Jasmine Roth said her daughter Darla’s first emergency room visit ended with seven stitches after a fall off the couch left the toddler with a head wound and a 1/2-inch indentation where her eyebrow should have been. Roth said she was home alone with both of her daughters when Darla hit the coffee table, and the injury turned an ordinary day into a scramble for help.
The injury was serious enough that Darla was sedated during treatment, but once the sedation wore off, Roth said it was almost as if nothing had happened to her. Roth and her husband, Brett, were able to take Darla home to rest and play, a relief after a day that began with the kind of scare parents do not forget.
Roth shared the update on her Instagram Story, where she described the accident as a rough one and said Hazel was screaming because she was scared too. She said Darla was brave through the procedure and that she felt lucky the fall was not worse. The experience landed as a sharp reminder of how fast a normal moment can turn into an emergency when young children are involved.
There was another worry in the same hospital visit. Roth, who is pregnant with her third child, asked doctors if they could hear the baby’s heartbeat, but they were not able to find it either. She later went to OB Emergency in Salt Lake, where staff immediately found a heartbeat and did a quick ultrasound that showed the baby basically doing gymnastics.
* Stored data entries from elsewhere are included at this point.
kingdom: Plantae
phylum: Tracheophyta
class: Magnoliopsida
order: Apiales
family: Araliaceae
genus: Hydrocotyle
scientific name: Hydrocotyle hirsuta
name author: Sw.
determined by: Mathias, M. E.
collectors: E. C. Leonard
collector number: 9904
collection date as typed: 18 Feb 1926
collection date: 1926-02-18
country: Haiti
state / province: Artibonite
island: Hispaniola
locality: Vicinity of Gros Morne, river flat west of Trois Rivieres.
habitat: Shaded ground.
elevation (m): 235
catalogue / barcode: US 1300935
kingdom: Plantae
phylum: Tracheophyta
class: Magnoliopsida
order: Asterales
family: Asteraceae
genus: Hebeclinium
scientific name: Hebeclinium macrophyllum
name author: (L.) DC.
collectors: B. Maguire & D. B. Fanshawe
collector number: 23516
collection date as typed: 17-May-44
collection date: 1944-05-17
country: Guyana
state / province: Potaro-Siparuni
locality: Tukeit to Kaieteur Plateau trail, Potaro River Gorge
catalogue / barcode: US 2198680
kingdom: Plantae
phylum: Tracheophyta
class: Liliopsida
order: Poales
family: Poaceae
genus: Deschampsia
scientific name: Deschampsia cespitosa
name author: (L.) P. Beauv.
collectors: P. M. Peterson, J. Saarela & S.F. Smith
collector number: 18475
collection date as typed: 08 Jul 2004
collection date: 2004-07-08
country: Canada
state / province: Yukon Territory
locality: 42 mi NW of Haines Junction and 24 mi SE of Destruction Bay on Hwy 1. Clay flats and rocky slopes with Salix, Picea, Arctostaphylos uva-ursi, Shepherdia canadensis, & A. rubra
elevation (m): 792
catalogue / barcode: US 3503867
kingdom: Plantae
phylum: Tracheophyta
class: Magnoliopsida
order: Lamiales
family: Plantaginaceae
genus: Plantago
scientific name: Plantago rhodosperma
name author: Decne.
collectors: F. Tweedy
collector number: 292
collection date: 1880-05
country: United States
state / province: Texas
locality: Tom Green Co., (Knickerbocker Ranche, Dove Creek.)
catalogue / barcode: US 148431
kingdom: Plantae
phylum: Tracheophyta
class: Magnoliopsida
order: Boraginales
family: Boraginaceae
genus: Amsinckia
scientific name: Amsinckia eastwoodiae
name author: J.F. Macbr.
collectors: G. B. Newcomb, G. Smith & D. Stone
That split response is what gave the day its edge: one hospital could not locate the heartbeat, while the next did so right away. For Roth, the evening ended with Darla home and resting, and the pregnancy reassured by a quick scan that showed the baby active and healthy. What started as one child’s first ER visit became, in the same stretch of hours, a much broader lesson in how fast parents can be pulled between fear and relief.